Given instruction 1: In the Rust iterator discussion, JulianKnodt says zip is the main cause of slowness. What reason does that comment give?
Given instruction 2: Write the next part of the Rust iterator discussion, picking up right after its final line.
── Source text
JulianKnodt commented 3 years ago

I've found zip to be the main cause for slowness, because it has to check whenever the first item terminates, and has trouble reasoning about the length of iterators

bradleyharden commented 3 years ago

@JulianKnodt and @the8472, if zip + cycle is the likely culprit and there's nothing that can done to improve it, is the best solution a manual implementation, like I did? Is it still worth it for me to dig deeper into debugging?

JulianKnodt commented 3 years ago

This is a purely personal POV, so take it as you will, but I think certainly the manual implementation is fine and it's not always worth making very neat abstractions due to increased burden on the compiler. That being said, there are probably spectializations that can be added to make zip & cycle better, so if you're really focusing on implementing FFT, you probably want to stick to the manual impl, but if you're doing it as an exercise it could be good to look at the library implementations of those and see if anything can be added to speed it up.

bradleyharden commented 3 years ago

For the particular use case at hand, I think it probably makes sense to stick with the manual implementation. I need to calculate the FFT coefficients for a single frequency in an embedded context with a real-time deadline.

However, before I discovered the poor performance, I remember being impressed by this specific iteration example, because I was able express the entire problem in terms of iterator adapters (cycle, skip and zip). I was excited to share it with some of my coworkers as a great example of the zero-cost abstractions that Rust could offer. But then I found out it's not so zero-cost, which is disappointing.

I might look into it more, but I don't know that I really have the expertise to improve the implementation. I would think these issues have already been considered in depth by people with a lot more experience in compilers.

leonardo-m commented 3 years ago

I would think these issues have already been considered in depth by people with a lot more experience in compilers.

Very smart and dedicated people have worked on the stdlib, but the stdlib isn't perfect nor complete. If you see a possible hole, then see if it's worth filling, if you have time to do it :-) Perhaps cycle+zip is worth improving.

bradleyharden commented 3 years ago

I played around with the example just now and found something interesting. Apparently zip and cycle are not the problem, it's actually skip. Removing skip, or giving it an argument of 0, is enough to erase the performance differences.

Based on that, does anyone have any immediate insight into what the problem might be?

bradleyharden commented 3 years ago

Looks like it's the interaction between cycle and skip. Interesting.

This compiles to a constant:

pub fn skip_manual() -> i16 {
    let mut sum = 0;
    for i in 0..LUT_LEN {
        sum += LUT[(i + 2) % LUT_LEN];
    }
    sum
}

But this does not.
────
── Listed entries
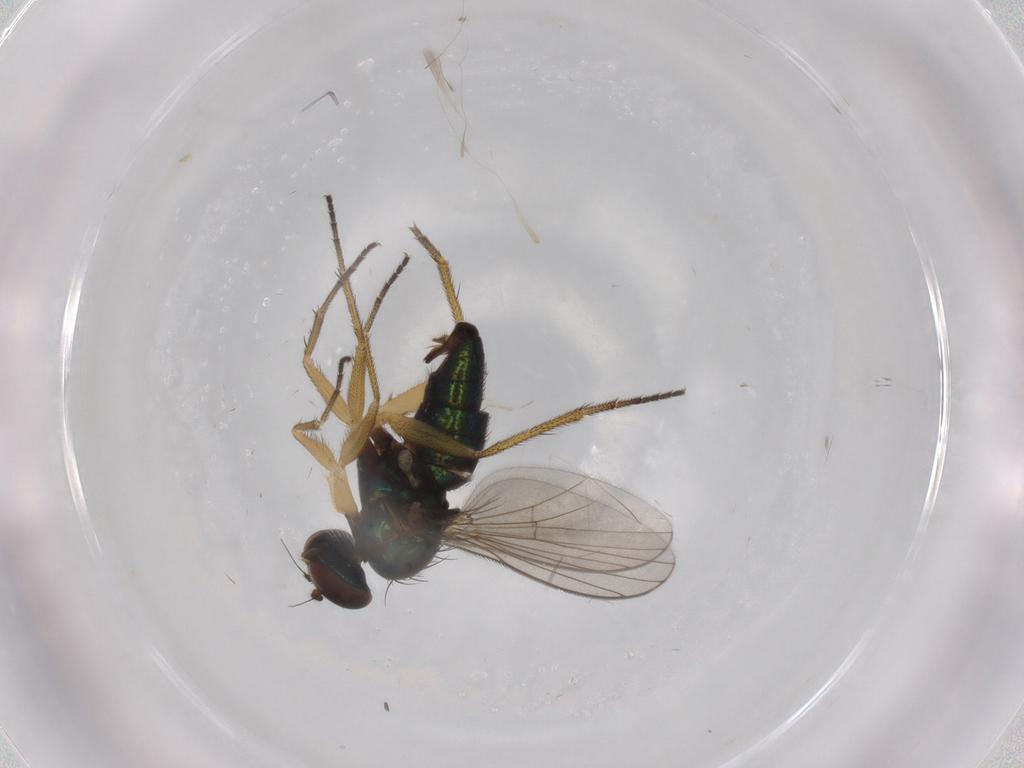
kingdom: Animalia
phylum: Arthropoda
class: Insecta
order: Diptera
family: Dolichopodidae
────
Written answer 1: Zip has to check whenever the first item terminates, and it has trouble reasoning about the length of iterators.

Written answer 2:
pub fn skip() -> i16 {
    LUT.iter().cycle().skip(2).take(8).sum()
}

Yet this does

pub fn skip() -> i16 {
    LUT.iter().skip(2).sum()
}

JulianKnodt commented 3 years ago

Interesting, I think skip + iteration still adds some complexity, but I imagine having skip of 0 means that a bunch of branches can be compiled out from the impl. It might be because cycle doesn't implement any traits like TrustedLen etc, and skip propagates those impls, & zip then uses those for specialization. @the8472 where does it mention that TRA needs finite size? I looked for it briefly but couldn't find it

You can also remove the skip just by iterating thru eagerly and it removes some branches:

pub fn fft(samples: &[i16; 16]) -> (i32, i32) {
    let sin = LUT.iter().cycle();
    let mut cos = LUT.iter().cycle();
    cos.nth(LUT.len() / 4);
    ...
}

bradleyharden commented 3 years ago

Can someone explain what's going on here? On both Godbolt and with cargo-asm, I'm getting strange behavior.

In this example, skip, cycle_take and cycle_nth_take all compile to the same function, which simply returns a constant. However, if you uncomment cycle_skip_take, then cycle_nth_take no longer compiles to a constant. How can that be? Is that some weird artifact of both Godbolt and cargo-asm? Or is it a real bug?

the8472 commented 3 years ago

Another approach, I haven't benchmarked it but on O3 it gives branch-free assembly only consisting of memory and simple arithmetic operations, similar to @JulianKnodt's approach with nth. O2 doesn't look as rosy, producing a loop and two multiplications.

const LUT: [i16; 8] = [0, 1, 2, 3, 4, 5, 6, 7];

pub fn fft(samples: &[i16; 16]) -> (i32, i32) {
    let sin = (0..).map(|i| LUT[i % LUT.len()]);
    let cos = ((LUT.len()/4)..).map(|i| LUT[i % LUT.len()]);
    sin.zip(cos).zip(samples).fold(
        (0, 0), |(mut real, mut imag), ((sin, cos), &sample)| {
            real += sample as i32 * (cos as i32);
            imag += sample as i32 * (sin as i32);
            (real, imag)
    })
}

In this case skip can actually be used for cos, at least on O3.

@JulianKnodt

@the8472 where does it mention that TRA needs finite size? I looked for it briefly but couldn't find it

https://github.com/rust-lang/rust/blob/32da90b431919eedb3e281a91caea063ba4edb77/library/core/src/iter/adapters/zip.rs#L386

It can only be exact (upper bound == lower bound) if an upper bound exists which means it needs to fit into usize.

@bradleyharden

How can that be? Is that some weird artifact of both Godbolt and cargo-asm? Or is it a real bug?

I would guess that llvm is simply making different inlining decisions based on the number of calls to one of the functions in the iterator chain and duplicating parts of that code goes over a threshold. Iterator optimizations are heavily dependent on inlining.

bradleyharden commented 3 years ago

I would guess that llvm is simply making different inlining decisions based on the number of calls to one of the functions in the iterator chain and duplicating parts of that code goes over a threshold. Iterator optimizations are heavily dependent on inlining.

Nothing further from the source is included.